Here, we will populate the required fields of the ProjectorConfig object we created. First, we will tell it the name of the variable we're interested in visualizing. Next, we will tell it where it can find the metadata corresponding to that variable:

embedding_config = config.embeddings.add()
embedding_config.tensor_name = embeddings.name
embedding_config.metadata_path = 'metadata.tsv'

We will now use a summary writer to write this to the projector_config.pbtxt file. TensorBoard will read this file at startup:

summary_writer = tf.summary.FileWriter(log_dir)
projector.visualize_embeddings(summary_writer, config)

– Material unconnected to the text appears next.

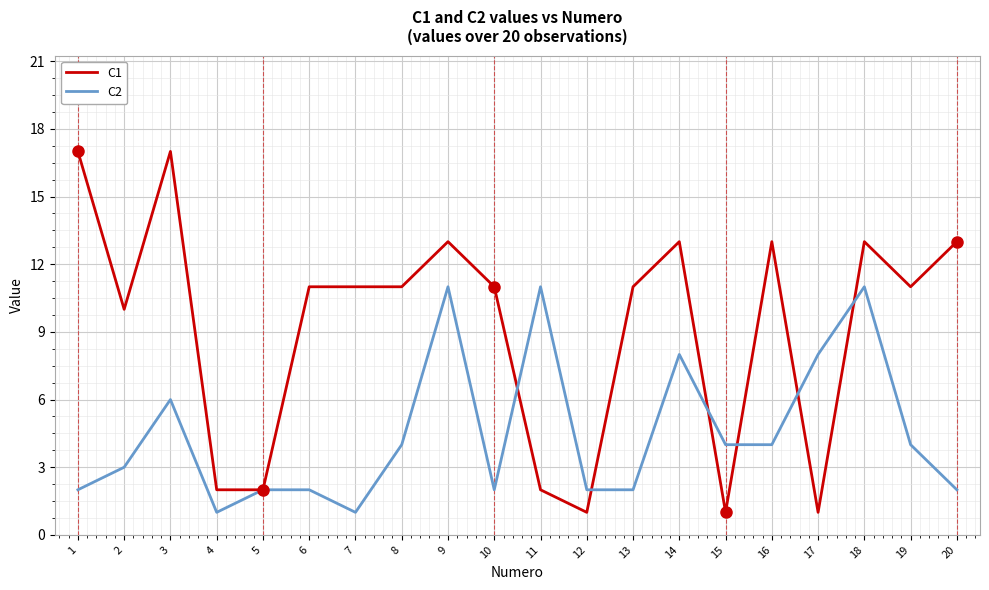

What is the difference between the highest and lowest values at 2?

7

Now if you load TensorBoard, you should see something similar to Figure A.3:

Figure A.3: Tensorboard view of the embeddings

When you hover over the displayed point cloud, it will show the label of the word you're currently hovering over, as we provided this information in the metadata.tsv file. Furthermore, you have several options. The first option (shown with a dotted line and marked as 1) will allow you to select a subset of the full embedding space. You can draw a bounding box over the area of the embedding space you're interested in, and it will look as shown in Figure A.4. I have selected the embeddings at the bottom right corner:

Figure A.4: Selecting a subset of the embedding space

Another option you have is the ability to view words themselves, instead of dots. You can do this by selecting the second option in Figure A.3 (show inside a solid box and marked as 2). This would look as shown in Figure A.5. Additionally, you can pan/zoom/rotate the view to your liking. If you click on the help button (shown within a solid box and marked as 1 in Figure A.5), it will show you a guide for controlling the view:

Figure A.5: Embedding vectors displayed as words instead of dots

Finally, you can change the visualization algorithm from the panel on the left-hand side (shown with a dashed line and marked with 3 in Figure A.3).